Affecting a degree of distance from something is an easy way to belittle it. For example, those Americans who still can’t bring themselves to swallow hard and just say “greenhouse gasses”, love to use the adjective “so-called” when referring to greenhouse gasses, in a last, hot gasp of denial.
This is just what the “Wall Street Journal” did in its editorial on the ills of the Kyoto Protocol and the EU ETS on 14th December 2006. That editorial is breathtaking. Read it.
The editor of the Journal sniffs at Europe’s politicians for the folly of their emission trading scheme. It criticises the typically eurocratic political meddling in trying to influence the behaviour of business through the creation of an artificial market. Far, far better is the US approach of subsidising business through USD 1 bn of tax credits. So the Wall Street Journal thinks that Government subsidy through tax breaks is not an attempt to influence what it calls the “Wisdom of Markets”, but the EU Emission Trading Scheme is. There does not seem to be such a big difference between a scheme where the government imposes a cost of carbon through a market, and a scheme where the government imposes a negative cost of low-carbon through a tax credit. Either way, the government does not trust that wise old thing, the market. And for jolly good reason, if the market is anything to do with Wall Street.
At least in the emission trading scheme, the government leaves it to the market to select the best technology. In the US scheme of tax credit, the wiser government chooses which technologies to support.
The Wall Street Journal also gives a fine example of the Chinese buying US manufacturer Caterpillar’s gas engines for burning coalmine methane as nice proof of the “market” at work without the need for government intervention. Err, hello. Who’s that doing the buying? The Chinese government, in effect. So not the wise old market after all. And what prompts them to buy? Err … Just that confounded European Union Emission Trading Scheme which put the price of carbon high enough to make the coalmine methane deals in China viable. Right.
Why does the editor of America’s iconic newspaper flaunt his ignorance with such confidence? Could it be all the “hamburgers” they eat over there? Or perhaps the result of a free market in education?
Brilliant!
A major paradigm shift happens. Mankind needs to rethink the consequencies of its lifestyle. Never before we experienced that our way of living destroys the possibility to live the same way in 50 years. We either change or disappear. The US consumer society is particularly vulnerable to get accomodated to such a new paradigm.
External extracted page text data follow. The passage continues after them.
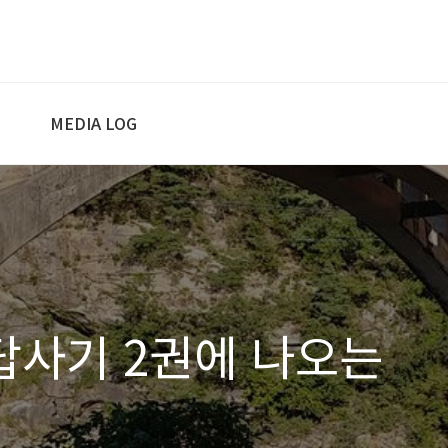
MEDIA LOG
사기 2권에 나오는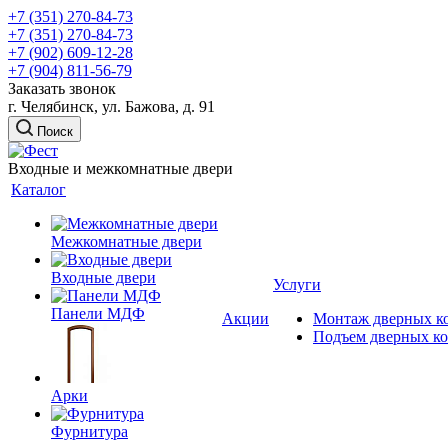
+7 (351) 270-84-73
+7 (351) 270-84-73
+7 (902) 609-12-28
+7 (904) 811-56-79
Заказать звонок
г. Челябинск, ул. Бажова, д. 91
Поиск
Входные и межкомнатные двери
Каталог
Межкомнатные двери
Входные двери
Услуги
Панели МДФ
Акции
Монтаж дверных к
Подъем дверных к
Арки
Фурнитура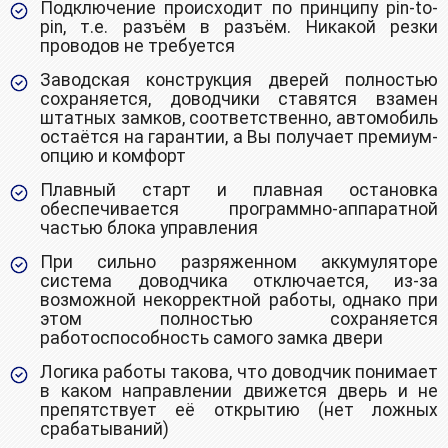
Подключение происходит по принципу pin-to-
pin, т.е. разъём в разъём. Никакой резки
проводов не требуется
Заводская конструкция дверей полностью
сохраняется, доводчики ставятся взамен
штатных замков, соответственно, автомобиль
остаётся на гарантии, а Вы получает премиум-
опцию и комфорт
Плавный старт и плавная остановка
обеспечивается программно-аппаратной
частью блока управления
При сильно разряженном аккумуляторе
система доводчика отключается, из-за
возможной некорректной работы, однако при
этом полностью сохраняется
работоспособность самого замка двери
Логика работы такова, что доводчик понимает
в каком направлении движется дверь и не
препятствует её открытию (нет ложных
срабатываний)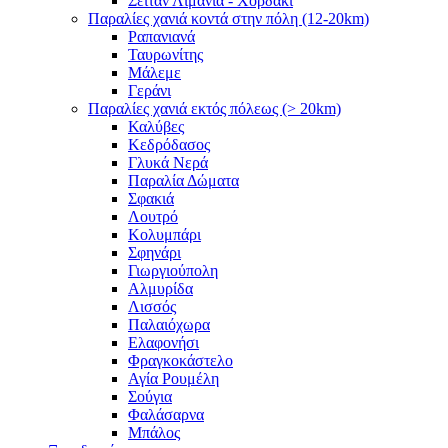
Σειτάν Λιμάνια - Χορδάκι
Παραλίες χανιά κοντά στην πόλη (12-20km)
Ραπανιανά
Ταυρωνίτης
Μάλεμε
Γεράνι
Παραλίες χανιά εκτός πόλεως (> 20km)
Καλύβες
Κεδρόδασος
Γλυκά Νερά
Παραλία Δώματα
Σφακιά
Λουτρό
Κολυμπάρι
Σφηνάρι
Γιωργιούπολη
Αλμυρίδα
Λισσός
Παλαιόχωρα
Ελαφονήσι
Φραγκοκάστελο
Αγία Ρουμέλη
Σούγια
Φαλάσαρνα
Μπάλος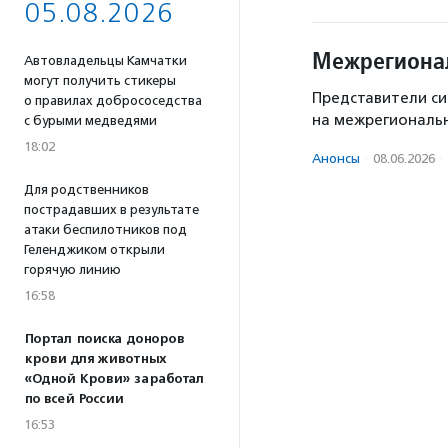
05.08.2026
Межрегионал
Автовладельцы Камчатки
могут получить стикеры
Представители си
о правилах добрососедства
на межрегиональн
с бурыми медведями
18:02
Анонсы
·
08.06.2026
·
Для родственников
пострадавших в результате
атаки беспилотников под
Геленджиком открыли
горячую линию
16:58
Портал поиска доноров
крови для животных
«Одной Крови» заработал
по всей России
16:53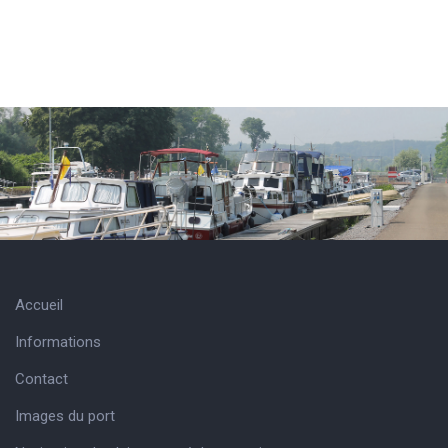
Accueil
Informations
Contact
Images du port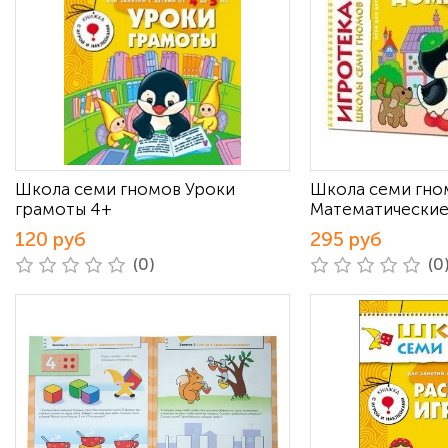
Школа семи гномов Уроки
Школа семи гно
грамоты 4+
Математические
120 руб
295 руб
(0)
(0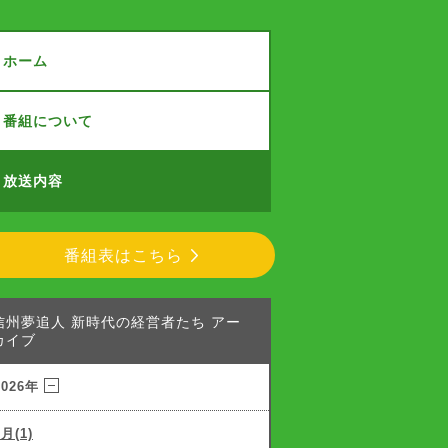
ホーム
番組について
放送内容
番組表はこちら
信州夢追人 新時代の経営者たち アー
カイブ
2026年
8月(1)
A question Europeans (and others) might ask themselves when “puzzled” or otherwise trying to understand, applaud, criticize or see the likely motif benind the US government, media, key players’ position is to realize that, per US goverment official data (in 2004) the top 1% of Americans already owned 42% of national wealth (in 1990 it was “only” 38%). With such unprecedent concentration of wealth, how one can think the domestic or international policy, the media, etc. woul look like? Can anyone really believe that the ones who really “call the shots” there care about others, including the majority of fellow Americans who are (rapidly) falling behind their middle-class counterparts in other developed countries. So …pooh poing anything which is now owned by American, not controlled by them, including euro which has been many times labeled by Wall Street “wizards” and WSJ as having “no chance” to suceed and to stand against US dollar. Facing global challenges, from environmental pollution, to China’s challenge, EU and US should stand together. With such concentration of wealth in the US, the social contract in Europe and in the US look often rather different and common position might not be coming.